### Aufgabenstellung
Geben Sie den folgenden Text über einen Mann, der eine gefundene Arbeit wegen eines Krankenhausaufenthalts absagen muss, vollständig und wortgetreu aus.

Ich höre einem Mann zu, am Telefon, wie er mir berichtet, dass er Arbeit gefunden hätte. Dreißig Zeitarbeitsfirmen dort in der Kleinstadt. Etliche abgeklappert, nun doch, endlich, ab 1. September kann es losgehen, nur jetzt, heute war er beim Arzt, müsste er wieder ins Krankenhaus, wegen der Diabetes und absagen. Er weint, kurz und wütend.
Ich höre keinen Neid, keinen Hass, kein Ressentiment gegen andere, weil es ihn so getroffen hat. Das Schicksal, die Sau, hat er oft genug selbst durchs Dorf getrieben, so viel Ehrlichkeit muss sein. Es wird sich für den Job ein anderer finden. Arbeit auf andere Weise bekommt er in seinem Alter nicht mehr.
Ich weiß, dass es nicht leicht ist. Es ist nicht so, dass man hier nur die goldenen Bäume schütteln müsste und eben aus diesem Grund gut Reden haben und Empathie entwickeln könnte. Der Anstand kommt zuerst und auch die Erkenntnis, dass nicht jedem alles mit in die Wiege gelegt wurde.

### Datenauszüge
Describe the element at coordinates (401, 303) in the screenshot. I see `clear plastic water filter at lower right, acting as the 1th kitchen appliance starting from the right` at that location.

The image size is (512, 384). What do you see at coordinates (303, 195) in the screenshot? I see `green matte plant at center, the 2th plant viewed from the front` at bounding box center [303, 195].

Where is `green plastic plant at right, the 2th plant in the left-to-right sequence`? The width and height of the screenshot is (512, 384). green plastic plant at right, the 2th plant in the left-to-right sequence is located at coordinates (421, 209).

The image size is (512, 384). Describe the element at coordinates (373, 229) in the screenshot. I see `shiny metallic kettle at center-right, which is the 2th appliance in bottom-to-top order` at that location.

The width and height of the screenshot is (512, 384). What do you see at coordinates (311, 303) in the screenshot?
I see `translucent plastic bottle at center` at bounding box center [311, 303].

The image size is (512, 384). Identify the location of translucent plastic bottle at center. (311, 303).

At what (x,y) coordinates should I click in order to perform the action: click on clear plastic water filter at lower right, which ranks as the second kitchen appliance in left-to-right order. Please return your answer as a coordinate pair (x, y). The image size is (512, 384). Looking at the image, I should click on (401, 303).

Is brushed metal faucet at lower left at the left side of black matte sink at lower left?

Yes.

### Lösung der Aufgabe
Ich höre einem Mann zu, am Telefon, wie er mir berichtet, dass er Arbeit gefunden hätte. Dreißig Zeitarbeitsfirmen dort in der Kleinstadt. Etliche abgeklappert, nun doch, endlich, ab 1. September kann es losgehen, nur jetzt, heute war er beim Arzt, müsste er wieder ins Krankenhaus, wegen der Diabetes und absagen. Er weint, kurz und wütend.
Ich höre keinen Neid, keinen Hass, kein Ressentiment gegen andere, weil es ihn so getroffen hat. Das Schicksal, die Sau, hat er oft genug selbst durchs Dorf getrieben, so viel Ehrlichkeit muss sein. Es wird sich für den Job ein anderer finden. Arbeit auf andere Weise bekommt er in seinem Alter nicht mehr.
Ich weiß, dass es nicht leicht ist. Es ist nicht so, dass man hier nur die goldenen Bäume schütteln müsste und eben aus diesem Grund gut Reden haben und Empathie entwickeln könnte. Der Anstand kommt zuerst und auch die Erkenntnis, dass nicht jedem alles mit in die Wiege gelegt wurde.